### What you are asked to do
Reproduce the material below line for line, with no changes.

### Exercise input
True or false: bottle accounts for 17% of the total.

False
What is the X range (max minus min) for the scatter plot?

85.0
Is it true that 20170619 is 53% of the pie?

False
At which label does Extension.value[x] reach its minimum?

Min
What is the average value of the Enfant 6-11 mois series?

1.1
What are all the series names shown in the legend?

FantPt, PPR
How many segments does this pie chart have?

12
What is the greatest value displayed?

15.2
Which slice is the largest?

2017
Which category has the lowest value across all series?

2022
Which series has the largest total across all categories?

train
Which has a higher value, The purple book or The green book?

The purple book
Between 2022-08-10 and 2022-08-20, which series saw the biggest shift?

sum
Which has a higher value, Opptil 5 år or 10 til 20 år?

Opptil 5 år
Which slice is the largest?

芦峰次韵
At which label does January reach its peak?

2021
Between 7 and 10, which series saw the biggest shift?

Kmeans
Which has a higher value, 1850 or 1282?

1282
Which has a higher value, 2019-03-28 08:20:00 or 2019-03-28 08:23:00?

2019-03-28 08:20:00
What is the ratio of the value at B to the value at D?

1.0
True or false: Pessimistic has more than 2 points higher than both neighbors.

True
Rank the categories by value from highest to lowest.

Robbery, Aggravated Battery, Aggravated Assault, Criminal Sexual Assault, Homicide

### Answer space
True or false: bottle accounts for 17% of the total.

False
What is the X range (max minus min) for the scatter plot?

85.0
Is it true that 20170619 is 53% of the pie?

False
At which label does Extension.value[x] reach its minimum?

Min
What is the average value of the Enfant 6-11 mois series?

1.1
What are all the series names shown in the legend?

FantPt, PPR
How many segments does this pie chart have?

12
What is the greatest value displayed?

15.2
Which slice is the largest?

2017
Which category has the lowest value across all series?

2022
Which series has the largest total across all categories?

train
Which has a higher value, The purple book or The green book?

The purple book
Between 2022-08-10 and 2022-08-20, which series saw the biggest shift?

sum
Which has a higher value, Opptil 5 år or 10 til 20 år?

Opptil 5 år
Which slice is the largest?

芦峰次韵
At which label does January reach its peak?

2021
Between 7 and 10, which series saw the biggest shift?

Kmeans
Which has a higher value, 1850 or 1282?

1282
Which has a higher value, 2019-03-28 08:20:00 or 2019-03-28 08:23:00?

2019-03-28 08:20:00
What is the ratio of the value at B to the value at D?

1.0
True or false: Pessimistic has more than 2 points higher than both neighbors.

True
Rank the categories by value from highest to lowest.

Robbery, Aggravated Battery, Aggravated Assault, Criminal Sexual Assault, Homicide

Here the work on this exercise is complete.